##### Selected text
BLUMENTHAL: Talking to my Republican colleagues, I am very, very hopeful about Republican support. Because among veterans in the United States, including the Veterans Service Organizations, like the Veterans of Foreign Wars and the American Legion, there is strong opposition to these shocking, cruel, cowardly, cuts.
We're talking about 80,000 jobs on the chopping block when there are already vacancies for 36,000 positions, including doctors, 2,500 of them, nurses, 16,000. And now they want to fire more of them, even as they are trying to recruit them. It makes no sense.
And it is a betrayal to our veterans, who are heroes, who have earned and deserve veterans' health care, the PACT Act benefits when they are exposed to toxic chemicals, other kinds of disability compensation. The V.A. is in crisis. It is imploding right now because of the cuts, freezes, and firings that the V.A. Secretary Collins has done at the behest, let's be clear, at the behest of Elon Musk and Donald Trump. They are trying to save more revenue so they can finance the tax cuts, which go to the ultra-wealthy, and it's on the backs of our veterans. I think veterans should be loud and vociferous and vehement in opposing these measures.
And my bill, the Putting Veterans First Act, would put back to work all of the veterans who have been fired, and all of the agencies of government, along with all of the V.A. employees who are so important to health care, providing the surgery and the diagnosis and the cancer screenings that are so important, and the service to veterans in disability benefits. And it would provide performance standards.
So they can't just fire people because they think they don't like them or they don't need them. There have to be performance-based standards tailored to the individual and appeals process for all of these veterans and military spouses, survivors, and veteran caregivers. We should care about them, too.
BOLDUAN: We've made a very grim picture of what things look like and could be looking like soon at the V.A. Senator Blumenthal, thank you for your time.
Sara?
SIDNER: All right. Thank you, Kate.
New this morning, authorities say newly released surveillance video shows missing college student Sudiksha Konanki moments before she vanished while on spring break in the Dominican Republic. In the video, Konanki is seen walking with a group of friends in the early morning hours last Thursday. A law enforcement official tells CNN a young man who stayed behind at the beach with Konanki that morning is not considered a suspect at this point, and they clarify he did not give significant inconsistencies in his account to police. CNN's Jessica Hasbun is in Punta Cana with the very latest on this.
##########
##### Stored data
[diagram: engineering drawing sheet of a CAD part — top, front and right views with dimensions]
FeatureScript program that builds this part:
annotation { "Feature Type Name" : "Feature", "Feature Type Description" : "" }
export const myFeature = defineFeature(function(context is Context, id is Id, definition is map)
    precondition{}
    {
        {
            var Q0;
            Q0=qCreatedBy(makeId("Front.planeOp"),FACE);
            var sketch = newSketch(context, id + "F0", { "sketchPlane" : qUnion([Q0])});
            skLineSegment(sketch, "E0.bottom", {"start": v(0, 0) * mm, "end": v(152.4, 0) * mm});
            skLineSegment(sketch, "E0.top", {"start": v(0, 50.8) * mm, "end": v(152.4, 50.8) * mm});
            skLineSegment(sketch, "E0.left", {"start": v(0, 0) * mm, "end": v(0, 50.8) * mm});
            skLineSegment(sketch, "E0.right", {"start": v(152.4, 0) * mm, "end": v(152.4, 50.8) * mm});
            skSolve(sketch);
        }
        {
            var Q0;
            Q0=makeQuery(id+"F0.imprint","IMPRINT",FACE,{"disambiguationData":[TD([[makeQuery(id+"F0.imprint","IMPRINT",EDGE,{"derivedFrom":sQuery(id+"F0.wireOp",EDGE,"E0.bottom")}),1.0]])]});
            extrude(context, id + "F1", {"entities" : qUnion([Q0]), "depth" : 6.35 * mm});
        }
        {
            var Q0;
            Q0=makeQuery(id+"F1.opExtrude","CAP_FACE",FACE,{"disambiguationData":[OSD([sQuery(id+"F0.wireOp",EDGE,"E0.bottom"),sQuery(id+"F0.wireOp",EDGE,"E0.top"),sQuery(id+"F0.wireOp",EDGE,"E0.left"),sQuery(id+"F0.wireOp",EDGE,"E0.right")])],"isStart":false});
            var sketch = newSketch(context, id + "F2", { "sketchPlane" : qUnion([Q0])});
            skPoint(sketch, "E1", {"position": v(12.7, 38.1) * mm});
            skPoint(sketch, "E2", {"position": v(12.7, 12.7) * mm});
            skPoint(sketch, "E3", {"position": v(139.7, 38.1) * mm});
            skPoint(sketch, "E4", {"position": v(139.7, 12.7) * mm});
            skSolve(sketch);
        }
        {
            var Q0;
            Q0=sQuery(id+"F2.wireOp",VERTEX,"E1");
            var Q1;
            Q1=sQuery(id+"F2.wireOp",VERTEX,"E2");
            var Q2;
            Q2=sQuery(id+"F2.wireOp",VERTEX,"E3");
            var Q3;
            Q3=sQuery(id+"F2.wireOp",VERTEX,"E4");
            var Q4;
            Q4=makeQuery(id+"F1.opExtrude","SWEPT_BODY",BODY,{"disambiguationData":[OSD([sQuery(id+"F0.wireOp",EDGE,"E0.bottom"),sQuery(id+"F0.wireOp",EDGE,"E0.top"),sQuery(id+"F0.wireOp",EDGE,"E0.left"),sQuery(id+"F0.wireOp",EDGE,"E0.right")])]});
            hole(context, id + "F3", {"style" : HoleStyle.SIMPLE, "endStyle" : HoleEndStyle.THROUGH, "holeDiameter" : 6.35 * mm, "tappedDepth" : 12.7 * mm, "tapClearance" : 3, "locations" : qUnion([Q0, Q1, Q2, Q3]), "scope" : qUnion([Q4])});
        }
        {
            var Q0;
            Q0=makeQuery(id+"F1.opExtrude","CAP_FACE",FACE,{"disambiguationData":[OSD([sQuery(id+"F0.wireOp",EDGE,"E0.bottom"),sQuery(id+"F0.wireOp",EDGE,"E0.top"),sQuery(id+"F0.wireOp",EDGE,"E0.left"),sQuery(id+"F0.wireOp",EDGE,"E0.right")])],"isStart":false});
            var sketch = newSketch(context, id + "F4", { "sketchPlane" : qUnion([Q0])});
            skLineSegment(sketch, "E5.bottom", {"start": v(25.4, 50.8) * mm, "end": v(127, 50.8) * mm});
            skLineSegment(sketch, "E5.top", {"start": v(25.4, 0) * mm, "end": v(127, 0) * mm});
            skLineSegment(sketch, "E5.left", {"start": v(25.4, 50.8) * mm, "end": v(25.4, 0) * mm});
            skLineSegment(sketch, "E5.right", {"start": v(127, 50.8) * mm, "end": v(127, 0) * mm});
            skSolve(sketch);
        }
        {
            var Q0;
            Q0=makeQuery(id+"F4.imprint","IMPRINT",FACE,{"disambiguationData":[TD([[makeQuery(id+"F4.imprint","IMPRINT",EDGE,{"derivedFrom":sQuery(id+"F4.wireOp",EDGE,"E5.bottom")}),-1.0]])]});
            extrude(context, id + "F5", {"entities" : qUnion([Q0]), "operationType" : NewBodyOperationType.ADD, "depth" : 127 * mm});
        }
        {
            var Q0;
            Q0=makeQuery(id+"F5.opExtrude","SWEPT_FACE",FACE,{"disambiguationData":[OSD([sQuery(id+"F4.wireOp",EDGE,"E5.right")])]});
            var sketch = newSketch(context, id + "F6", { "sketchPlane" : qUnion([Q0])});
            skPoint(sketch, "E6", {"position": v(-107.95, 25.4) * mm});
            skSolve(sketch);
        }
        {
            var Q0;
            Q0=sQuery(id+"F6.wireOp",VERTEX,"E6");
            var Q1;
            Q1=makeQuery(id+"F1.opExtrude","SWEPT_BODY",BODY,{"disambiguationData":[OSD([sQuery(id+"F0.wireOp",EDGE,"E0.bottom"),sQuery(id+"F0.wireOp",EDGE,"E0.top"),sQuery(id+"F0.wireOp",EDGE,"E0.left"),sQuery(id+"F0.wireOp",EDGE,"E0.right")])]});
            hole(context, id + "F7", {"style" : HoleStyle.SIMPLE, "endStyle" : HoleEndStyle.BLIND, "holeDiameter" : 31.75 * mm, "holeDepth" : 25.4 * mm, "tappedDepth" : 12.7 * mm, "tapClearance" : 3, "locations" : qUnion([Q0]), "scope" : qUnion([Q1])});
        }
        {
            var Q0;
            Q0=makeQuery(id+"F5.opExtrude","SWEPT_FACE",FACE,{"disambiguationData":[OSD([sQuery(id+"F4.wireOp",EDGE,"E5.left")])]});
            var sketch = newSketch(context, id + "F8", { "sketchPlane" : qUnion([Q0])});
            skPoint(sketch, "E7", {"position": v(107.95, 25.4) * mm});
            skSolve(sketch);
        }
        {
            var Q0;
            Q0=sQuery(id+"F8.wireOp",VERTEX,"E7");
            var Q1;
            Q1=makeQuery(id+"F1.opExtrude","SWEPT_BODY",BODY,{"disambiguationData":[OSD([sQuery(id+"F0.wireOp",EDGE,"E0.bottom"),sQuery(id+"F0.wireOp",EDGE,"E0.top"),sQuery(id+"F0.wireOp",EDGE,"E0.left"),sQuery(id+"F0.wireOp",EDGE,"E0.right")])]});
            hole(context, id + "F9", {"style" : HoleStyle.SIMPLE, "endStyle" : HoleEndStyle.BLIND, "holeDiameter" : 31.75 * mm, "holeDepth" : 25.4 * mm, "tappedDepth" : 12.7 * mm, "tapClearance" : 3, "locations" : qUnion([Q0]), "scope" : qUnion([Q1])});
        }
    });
##########
§ Aim of the task
In the transcript, what is the name of the bill that Blumenthal says would put fired veterans back to work? The listing has no connection to the transcript.

§ Expected answer
The Putting Veterans First Act.